These are the social neo-cons who knifed Brogden (who had a good chance) and promised to kneecap O’Farrell (who would have won) in order to install Debnam (guaranteed loser). Go to it.

But on a personal level, I have some good news: I’ve found a party I can vote for, at least in the upper house, and not feel that I have done something morally wrong. Let me explain…

For more than half a century, the gentle folk of the NSW Gun Club have been popping away at clay pigeons on their 50-plus acres at Terry Hills. It’s a perfectly harmless pastime, an Olympic sport no less. The little clay Frisbee targets feel not a thing.

In the early 1950s, Terry Hills was well outside Sydney. It’s now on the city’s northern fringe, but still in a semi-rural acreage sort of environment, albeit with a ritzy golf club through the trees and across the road.

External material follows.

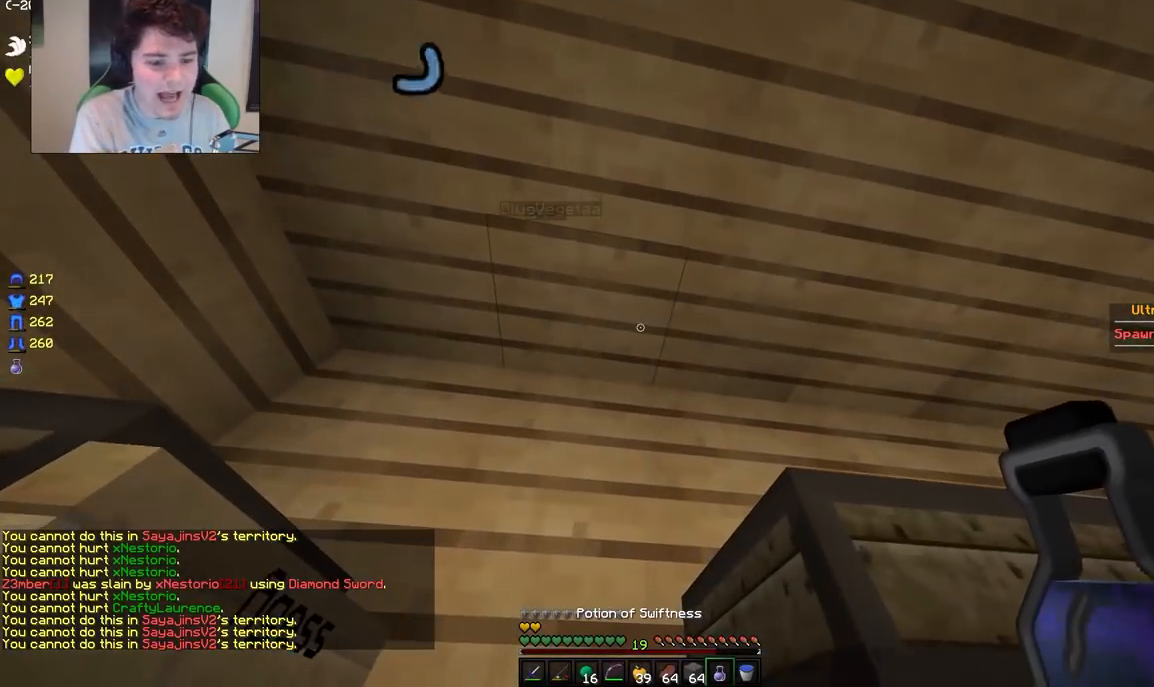
{"keys": [], "mouse": [], "events": []}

You might think anyone buying near a gun club would expect to hear shotguns fired. They might well be able to acquire land in the district a little cheaper than otherwise thanks to that. But funnily enough, after buying in, some of the locals apparently don’t want the club to keep doing what it’s always done.

Such people aren’t NIMBYs, they’re the much worse, they are NIYOBYs (Not In Your Own Back Yard).

The highly dubious NSW government, displaying all the judgement and principle we’ve come to expect, has cut the NSW Gun Club back to just two firing days a week, Wednesdays and Saturdays, with a couple of extra days a year for special events if they’re lucky. Remember, these are restrictions placed on the club’s own land, out in the sticks, with prior use going back more than half a century.

It’s enough to make me apply for membership of the club and have a go at trap shooting – a much healthier pursuit than computer games.

And it’s given me a party to vote for in the Upper House: The Shooters Party.